第160段 門に額懸くるを「打つ」と言ふは、よからぬにや


 門に額懸くるを「打つ」と言ふは、よからぬにや。勘解由小路二品禅門は*、「額懸くる」とのたまひき。「見物の桟敷打つ」も、よからぬにや。「平張打つ」などは、常の事なり*。「桟敷構ふる」など言ふべし。「護摩焚く」と言ふも、わろし。「修する」「護摩する」など言ふなり。「行法も、法の字を清みて言ふ、わろし。濁りて言ふ」と、清閑寺僧正仰せられき*。常に言ふ事に、かゝる事のみ多し。

勘解由小路二品禅門:<かでのこうじのにほんぜんもん>。藤原行成の子孫で、藤原経尹<つねまさ>、宮内卿で従二位だった。二品はそこから来る。勘解由は住まいが勘解由小路にあったことから名づけられた。

「平張打つ」などは、常の事なり:「平張り」は、仮屋を建てた時に、屋根のかわりに幕を水平に張って、雨風を防ぐ。
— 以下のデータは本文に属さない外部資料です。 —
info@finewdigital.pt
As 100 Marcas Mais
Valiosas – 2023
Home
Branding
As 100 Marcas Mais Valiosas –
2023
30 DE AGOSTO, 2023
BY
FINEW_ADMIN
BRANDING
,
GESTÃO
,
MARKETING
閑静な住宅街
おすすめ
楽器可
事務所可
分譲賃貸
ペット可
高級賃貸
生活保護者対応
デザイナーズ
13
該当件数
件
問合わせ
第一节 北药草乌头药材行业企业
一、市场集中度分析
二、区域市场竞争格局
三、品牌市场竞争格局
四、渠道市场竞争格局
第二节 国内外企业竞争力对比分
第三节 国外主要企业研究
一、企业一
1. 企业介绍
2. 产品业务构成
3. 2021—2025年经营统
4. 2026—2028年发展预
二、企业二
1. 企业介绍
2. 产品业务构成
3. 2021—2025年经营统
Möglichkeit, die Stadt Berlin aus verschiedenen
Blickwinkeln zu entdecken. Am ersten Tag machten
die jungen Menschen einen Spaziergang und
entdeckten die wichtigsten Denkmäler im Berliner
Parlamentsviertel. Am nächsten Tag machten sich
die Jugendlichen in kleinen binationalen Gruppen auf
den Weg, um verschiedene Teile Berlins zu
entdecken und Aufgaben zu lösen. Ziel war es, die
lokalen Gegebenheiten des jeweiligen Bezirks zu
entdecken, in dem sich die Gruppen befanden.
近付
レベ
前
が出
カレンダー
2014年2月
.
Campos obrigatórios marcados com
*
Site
これを「打つ」などというのは良くない。「平張りを構える」とでも言えばよい。

清閑寺僧正仰せられき:<せいかんじのそうじょうおおせられき>と読む。権僧正道我で兼好の歌友。清閑寺は清水寺の近くにある真言宗(当時は天台宗)寺院。  


 よく使われる言葉ほど擦り切れる。圧倒的多数の無学の人々が耳で聞いて使うようになるからであろう。


 もんにがくかくるを「うつ」というは、よからぬにや。かでのこうじのにほんぜんもんは、「がくかくる」とのたまいき。「けんぶつのさじきうつ」も、よからぬにや。「ひらばりうつ」などは、つねのことなり。「さじきかまうる」などいうべし。「ごまたく」というも、わろし。「しゅすする」「ごまする」などいうなり。「ぎょうぼうも、 ほうのじをすみていう、わろし。にごりていう」と、せいかんんじのそうじょうおおせられき。つねにいうことに、かかることのみおおし。